What to produce ▸ Decide whether each statement below agrees with the forum thread about the firing order and #1 cylinder, answering yes or no and quoting the words from the thread that decide it. 1. The poster's car has a turbo. 2. The poster found what was causing the P2076 code. 3. The car has an automatic transmission.

# What is the Firing Order & #1 Cylinder



## mercfocus (Jul 15, 2018)

New to the forum.

We got our 2013 Cruz Jan 31 of this year and have had a few problems already.

The newest problem is a P0301 code.

I'm fine with switching parts around to start troubleshooting it but I can get a clear answer from Google as to which one is the #1 cylinder.

Can someone here tell me the firing order and which end is the #1 cylinder?

Would be much appreciated.


----------



## mercfocus (Jul 15, 2018)

Forgot to mention it's an automatic and it's just basic car. Doesn't have turbo or anything like that.

I did find what was causing the other code (P2076) but to start working on the P0301 code, I really just need to know what the firing order is.

I'd like to be able to start on it tomorrow morning.

Entries supplied ▸
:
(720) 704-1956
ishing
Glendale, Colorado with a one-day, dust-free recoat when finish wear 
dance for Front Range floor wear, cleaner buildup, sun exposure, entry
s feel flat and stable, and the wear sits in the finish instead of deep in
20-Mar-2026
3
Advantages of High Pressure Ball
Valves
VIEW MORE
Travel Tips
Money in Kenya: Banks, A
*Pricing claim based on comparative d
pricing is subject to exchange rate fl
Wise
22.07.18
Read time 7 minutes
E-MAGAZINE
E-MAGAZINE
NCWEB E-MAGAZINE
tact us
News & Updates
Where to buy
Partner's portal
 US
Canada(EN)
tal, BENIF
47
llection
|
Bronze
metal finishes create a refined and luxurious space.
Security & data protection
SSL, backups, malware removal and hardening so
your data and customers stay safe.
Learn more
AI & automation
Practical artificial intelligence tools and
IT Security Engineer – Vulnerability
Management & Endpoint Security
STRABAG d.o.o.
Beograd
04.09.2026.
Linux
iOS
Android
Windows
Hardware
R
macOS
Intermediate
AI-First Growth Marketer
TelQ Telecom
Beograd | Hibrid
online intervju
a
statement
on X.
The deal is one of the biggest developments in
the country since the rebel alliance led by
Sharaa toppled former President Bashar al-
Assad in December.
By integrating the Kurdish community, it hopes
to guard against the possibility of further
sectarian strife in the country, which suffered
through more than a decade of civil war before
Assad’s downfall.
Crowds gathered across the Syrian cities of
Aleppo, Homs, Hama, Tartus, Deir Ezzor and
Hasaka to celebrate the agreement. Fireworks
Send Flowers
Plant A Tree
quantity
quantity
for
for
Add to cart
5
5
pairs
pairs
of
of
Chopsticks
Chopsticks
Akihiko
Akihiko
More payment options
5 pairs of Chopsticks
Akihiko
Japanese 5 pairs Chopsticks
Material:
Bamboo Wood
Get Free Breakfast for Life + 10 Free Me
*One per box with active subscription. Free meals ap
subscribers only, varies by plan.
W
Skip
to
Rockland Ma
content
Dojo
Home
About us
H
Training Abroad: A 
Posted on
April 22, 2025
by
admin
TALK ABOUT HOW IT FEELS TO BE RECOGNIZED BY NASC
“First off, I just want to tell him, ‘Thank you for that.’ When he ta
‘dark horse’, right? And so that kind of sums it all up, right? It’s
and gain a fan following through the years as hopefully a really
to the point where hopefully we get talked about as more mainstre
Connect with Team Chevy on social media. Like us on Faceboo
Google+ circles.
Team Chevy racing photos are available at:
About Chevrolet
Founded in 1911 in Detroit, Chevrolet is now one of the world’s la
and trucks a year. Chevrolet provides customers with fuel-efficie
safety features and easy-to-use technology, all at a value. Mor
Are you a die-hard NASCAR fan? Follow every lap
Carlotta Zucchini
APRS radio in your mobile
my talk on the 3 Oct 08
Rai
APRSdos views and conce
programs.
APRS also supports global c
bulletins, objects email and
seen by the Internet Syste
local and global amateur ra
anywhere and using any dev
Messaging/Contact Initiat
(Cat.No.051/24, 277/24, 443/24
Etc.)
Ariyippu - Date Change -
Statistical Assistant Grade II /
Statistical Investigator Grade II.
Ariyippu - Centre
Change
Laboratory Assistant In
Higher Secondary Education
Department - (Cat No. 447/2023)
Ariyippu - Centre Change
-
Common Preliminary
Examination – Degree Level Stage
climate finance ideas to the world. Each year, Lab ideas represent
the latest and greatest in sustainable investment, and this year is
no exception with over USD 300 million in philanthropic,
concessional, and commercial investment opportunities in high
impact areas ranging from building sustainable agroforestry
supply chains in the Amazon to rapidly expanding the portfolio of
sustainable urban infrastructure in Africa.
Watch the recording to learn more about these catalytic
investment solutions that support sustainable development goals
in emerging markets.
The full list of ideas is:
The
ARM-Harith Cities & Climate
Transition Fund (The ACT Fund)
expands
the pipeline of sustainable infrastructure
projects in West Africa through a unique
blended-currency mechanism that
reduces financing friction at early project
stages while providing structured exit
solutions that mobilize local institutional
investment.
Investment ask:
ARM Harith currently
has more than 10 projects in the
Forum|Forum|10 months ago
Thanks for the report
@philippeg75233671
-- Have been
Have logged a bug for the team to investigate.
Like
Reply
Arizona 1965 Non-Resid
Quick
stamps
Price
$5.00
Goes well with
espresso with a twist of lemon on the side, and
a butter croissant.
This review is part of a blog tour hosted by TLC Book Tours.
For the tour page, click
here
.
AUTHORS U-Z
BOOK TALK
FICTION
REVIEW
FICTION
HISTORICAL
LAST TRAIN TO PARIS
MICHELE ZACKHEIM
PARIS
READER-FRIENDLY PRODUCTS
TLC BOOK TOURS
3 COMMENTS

Your response ▸
1. No: "Doesn't have turbo or anything like that."
2. Yes: "I did find what was causing the other code (P2076)"
3. Yes: "it's an automatic"